(Page-level text extractions)
Content starts
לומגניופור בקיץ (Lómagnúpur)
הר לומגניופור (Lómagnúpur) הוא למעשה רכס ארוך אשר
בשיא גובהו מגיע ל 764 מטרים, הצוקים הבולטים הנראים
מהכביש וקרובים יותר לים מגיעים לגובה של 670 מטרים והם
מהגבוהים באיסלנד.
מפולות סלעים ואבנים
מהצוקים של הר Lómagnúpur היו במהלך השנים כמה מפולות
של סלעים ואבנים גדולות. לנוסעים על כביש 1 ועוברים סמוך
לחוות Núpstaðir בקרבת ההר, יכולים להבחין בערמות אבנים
Content ends
Content starts
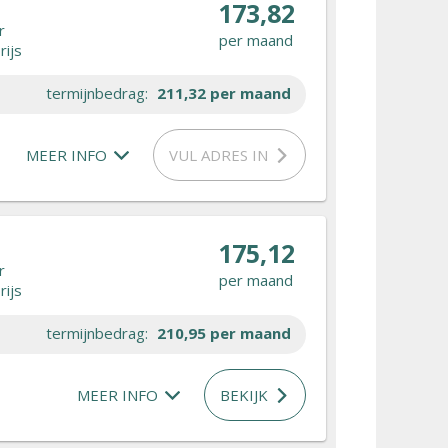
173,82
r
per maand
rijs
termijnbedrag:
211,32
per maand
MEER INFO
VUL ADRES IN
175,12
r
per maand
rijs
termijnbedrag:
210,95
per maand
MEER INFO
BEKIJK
Content ends
_YOUR OBJECTIVE_
Write down, word for word, the lines above from the one containing "לומגניופור בקיץ (Lómagnúpur)" through the one containing "לחוות Núpstaðir בקרבת", both ends included.

_FINISHED EXERCISE_
לומגניופור בקיץ (Lómagnúpur)
הר לומגניופור (Lómagnúpur) הוא למעשה רכס ארוך אשר
בשיא גובהו מגיע ל 764 מטרים, הצוקים הבולטים הנראים
מהכביש וקרובים יותר לים מגיעים לגובה של 670 מטרים והם
מהגבוהים באיסלנד.
מפולות סלעים ואבנים
מהצוקים של הר Lómagnúpur היו במהלך השנים כמה מפולות
של סלעים ואבנים גדולות. לנוסעים על כביש 1 ועוברים סמוך
לחוות Núpstaðir בקרבת ההר, יכולים להבחין בערמות אבנים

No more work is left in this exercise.